*INSTRUCTIONS FOR THE TASK*: Across all the entries, tally the lines holding the word "left", and give the number by itself.

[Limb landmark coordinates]
Start of Block

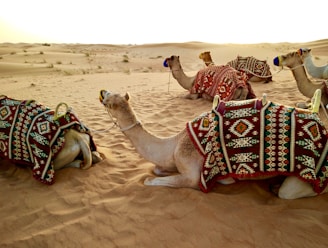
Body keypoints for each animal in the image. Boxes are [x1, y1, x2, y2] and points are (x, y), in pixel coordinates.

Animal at [98, 89, 328, 200]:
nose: (102, 91)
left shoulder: (192, 173)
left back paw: (277, 187)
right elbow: (156, 169)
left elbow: (149, 180)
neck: (174, 144)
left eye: (108, 100)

End of Block

*RESPONSE BOX*: 4